In the records below, copy the line that contains "40 339 7121" and each line after it, word for word, through the last.

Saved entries

- - -

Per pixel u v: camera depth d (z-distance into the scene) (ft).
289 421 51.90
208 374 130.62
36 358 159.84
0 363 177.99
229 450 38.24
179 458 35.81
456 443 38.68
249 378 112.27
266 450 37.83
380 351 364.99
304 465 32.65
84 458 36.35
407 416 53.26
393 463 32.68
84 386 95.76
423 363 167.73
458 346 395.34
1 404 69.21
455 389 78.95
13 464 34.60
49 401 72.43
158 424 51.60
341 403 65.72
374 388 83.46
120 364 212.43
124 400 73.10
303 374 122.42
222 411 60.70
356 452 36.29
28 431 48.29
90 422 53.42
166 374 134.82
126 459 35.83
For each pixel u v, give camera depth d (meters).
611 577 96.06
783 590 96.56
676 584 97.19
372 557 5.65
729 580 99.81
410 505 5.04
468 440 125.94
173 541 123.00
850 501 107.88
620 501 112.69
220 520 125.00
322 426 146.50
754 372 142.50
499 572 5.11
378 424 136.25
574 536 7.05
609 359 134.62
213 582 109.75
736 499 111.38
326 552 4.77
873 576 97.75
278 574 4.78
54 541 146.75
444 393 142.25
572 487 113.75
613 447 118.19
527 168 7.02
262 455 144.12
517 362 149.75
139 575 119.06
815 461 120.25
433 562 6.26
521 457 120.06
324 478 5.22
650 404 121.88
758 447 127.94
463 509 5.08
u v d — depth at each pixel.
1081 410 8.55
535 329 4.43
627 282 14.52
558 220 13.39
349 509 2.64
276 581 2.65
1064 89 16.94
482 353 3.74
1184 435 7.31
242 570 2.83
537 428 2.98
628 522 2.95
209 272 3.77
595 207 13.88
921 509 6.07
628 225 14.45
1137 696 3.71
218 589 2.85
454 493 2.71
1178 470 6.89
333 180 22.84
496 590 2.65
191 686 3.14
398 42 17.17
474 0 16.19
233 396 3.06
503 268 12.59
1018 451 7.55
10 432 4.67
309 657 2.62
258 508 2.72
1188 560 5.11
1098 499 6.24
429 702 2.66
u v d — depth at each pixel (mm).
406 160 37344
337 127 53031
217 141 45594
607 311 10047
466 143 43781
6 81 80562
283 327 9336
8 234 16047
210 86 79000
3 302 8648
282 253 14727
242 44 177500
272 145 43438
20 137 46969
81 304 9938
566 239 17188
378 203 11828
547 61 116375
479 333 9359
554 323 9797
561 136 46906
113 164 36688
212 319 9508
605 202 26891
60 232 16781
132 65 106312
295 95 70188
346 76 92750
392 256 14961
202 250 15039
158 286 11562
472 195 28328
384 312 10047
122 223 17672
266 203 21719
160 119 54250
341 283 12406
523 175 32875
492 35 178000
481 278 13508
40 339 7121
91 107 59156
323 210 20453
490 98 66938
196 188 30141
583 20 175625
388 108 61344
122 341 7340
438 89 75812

- - -

THE COMPLETED TASK »
40 339 7121
91 107 59156
323 210 20453
490 98 66938
196 188 30141
583 20 175625
388 108 61344
122 341 7340
438 89 75812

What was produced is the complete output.